Friday, May 16, 2008

Billions of electronic-eating 'crazy rasberry ants' invade Texas

It sounds like the plot of a farfetched science fiction movie. Unfortunately for the residents of Texas, it is very much a reality: billions of tiny reddish-brown ants have arrived onshore from a cargo ship and are hell-bent on eating anything electronic.

Computers, burglar alarm systems, gas and electricity meters, iPods, telephone exchanges – all are considered food by the flea-sized ants, for reasons that have left scientists baffled.

Having ruined pumps at a sewage facility, the ants are now marching towards Nasa’s Johnson Space Centre and William P. Hobby airport, Houston, putting state officials in a panic. “They’re itty-bitty things, and they’re just running everywhere,” said Patsy Morphew, a resident of Pearland, on the Gulf Coast.
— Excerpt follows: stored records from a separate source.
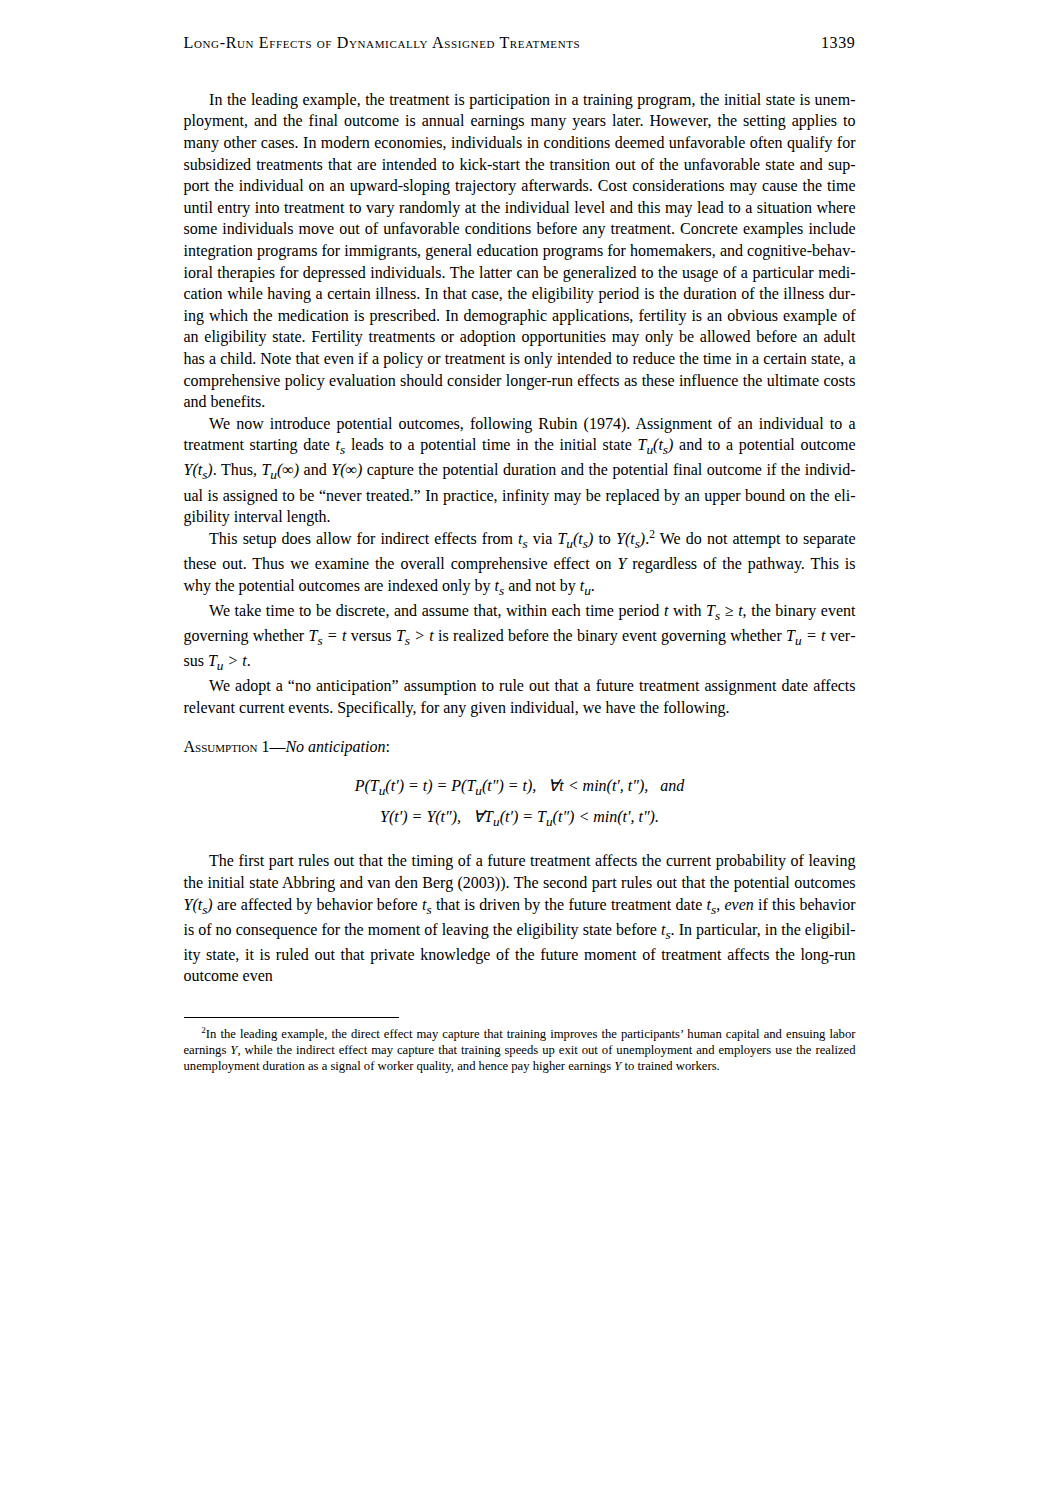Long-Run Effects of Dynamically Assigned Treatments 1339
In the leading example, the treatment is participation in a training program, the initial state is unemployment, and the final outcome is annual earnings many years later. However, the setting applies to many other cases. In modern economies, individuals in conditions deemed unfavorable often qualify for subsidized treatments that are intended to kick-start the transition out of the unfavorable state and support the individual on an upward-sloping trajectory afterwards. Cost considerations may cause the time until entry into treatment to vary randomly at the individual level and this may lead to a situation where some individuals move out of unfavorable conditions before any treatment. Concrete examples include integration programs for immigrants, general education programs for homemakers, and cognitive-behavioral therapies for depressed individuals. The latter can be generalized to the usage of a particular medication while having a certain illness. In that case, the eligibility period is the duration of the illness during which the medication is prescribed. In demographic applications, fertility is an obvious example of an eligibility state. Fertility treatments or adoption opportunities may only be allowed before an adult has a child. Note that even if a policy or treatment is only intended to reduce the time in a certain state, a comprehensive policy evaluation should consider longer-run effects as these influence the ultimate costs and benefits.
We now introduce potential outcomes, following Rubin (1974). Assignment of an individual to a treatment starting date ts leads to a potential time in the initial state Tu(ts) and to a potential outcome Y(ts). Thus, Tu(∞) and Y(∞) capture the potential duration and the potential final outcome if the individual is assigned to be “never treated.” In practice, infinity may be replaced by an upper bound on the eligibility interval length.
This setup does allow for indirect effects from ts via Tu(ts) to Y(ts).2 We do not attempt to separate these out. Thus we examine the overall comprehensive effect on Y regardless of the pathway. This is why the potential outcomes are indexed only by ts and not by tu.
We take time to be discrete, and assume that, within each time period t with Ts ≥ t, the binary event governing whether Ts = t versus Ts > t is realized before the binary event governing whether Tu = t versus Tu > t.
We adopt a “no anticipation” assumption to rule out that a future treatment assignment date affects relevant current events. Specifically, for any given individual, we have the following.
Assumption 1—No anticipation:
P(Tu(t′) = t) = P(Tu(t″) = t), ∀t < min(t′, t″), and
Y(t′) = Y(t″), ∀Tu(t′) = Tu(t″) < min(t′, t″).
The first part rules out that the timing of a future treatment affects the current probability of leaving the initial state Abbring and van den Berg (2003)). The second part rules out that the potential outcomes Y(ts) are affected by behavior before ts that is driven by the future treatment date ts, even if this behavior is of no consequence for the moment of leaving the eligibility state before ts. In particular, in the eligibility state, it is ruled out that private knowledge of the future moment of treatment affects the long-run outcome even
2In the leading example, the direct effect may capture that training improves the participants’ human capital and ensuing labor earnings Y, while the indirect effect may capture that training speeds up exit out of unemployment and employers use the realized unemployment duration as a signal of worker quality, and hence pay higher earnings Y to trained workers.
She spends hours sweeping them off her patio and scooping them out of her pool by the cupful. “There’s just thousands and thousands of them. If you’ve seen a car racing, that’s how they are.They’re going fast, fast, fast. They’re crazy.”

Crazy is the the right word. The ants are known as “crazy rasberry ants”: crazy because they seem to move in a random scrum as opposed to marching in regimented lines, and rasberry after a pioneering exterminator, Tom Rasberry, who first identified them as a problem.

The ants – also known as paratrenicha species near pubens – have so far spread to five counties in the Houston area. Scientists are not sure from where they originate but they seem to be related to a type of ant from the Caribbean. “At this point it would be nearly impossible to eradicate the ants because they are so widely dispersed,” said Roger Gold, a Texas A&M University entomologist. He added that the only upside to the invasion was that the crazy rasberry ants ate fire ants, which sting humans during the long, hot Texas summers.